:: Prompt ::
Go through the listing and return every line with "ATUAÇÃO" in it.

:: Data for processing ::
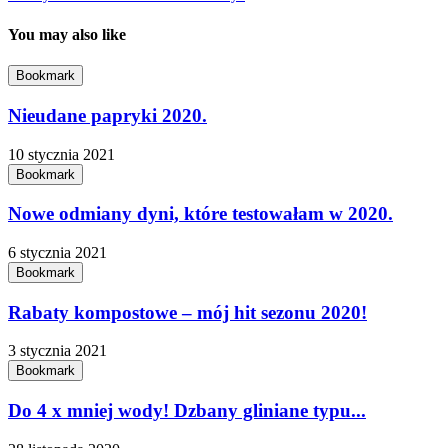
You may also like
Bookmark
Nieudane papryki 2020.
10 stycznia 2021
Bookmark
Nowe odmiany dyni, które testowałam w 2020.
6 stycznia 2021
Bookmark
Rabaty kompostowe – mój hit sezonu 2020!
3 stycznia 2021
Bookmark
Do 4 x mniej wody! Dzbany gliniane typu...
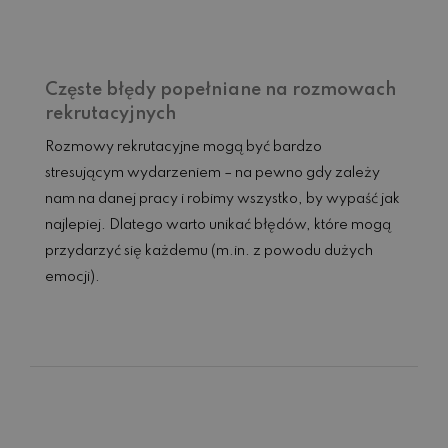
Częste błędy popełniane na rozmowach
rekrutacyjnych
Rozmowy rekrutacyjne mogą być bardzo
stresującym wydarzeniem – na pewno gdy zależy
nam na danej pracy i robimy wszystko, by wypaść jak
najlepiej. Dlatego warto unikać błędów, które mogą
przydarzyć się każdemu (m.in. z powodu dużych
emocji).
Czytaj dalej...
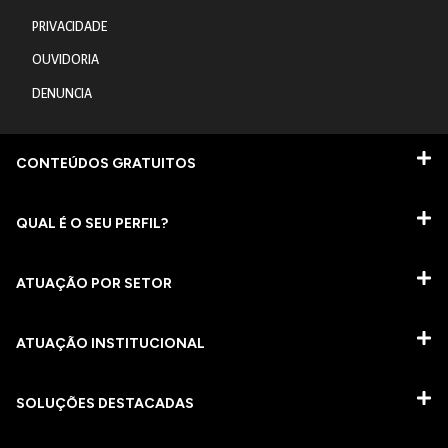
PRIVACIDADE
OUVIDORIA
DENUNCIA
CONTEÚDOS GRATUITOS
QUAL É O SEU PERFIL?
ATUAÇÃO POR SETOR
ATUAÇÃO INSTITUCIONAL
SOLUÇÕES DESTACADAS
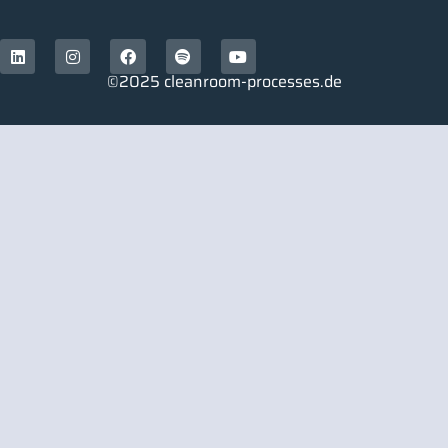
©2025 cleanroom-processes.de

:: Written solution ::
ATUAÇÃO POR SETOR
ATUAÇÃO INSTITUCIONAL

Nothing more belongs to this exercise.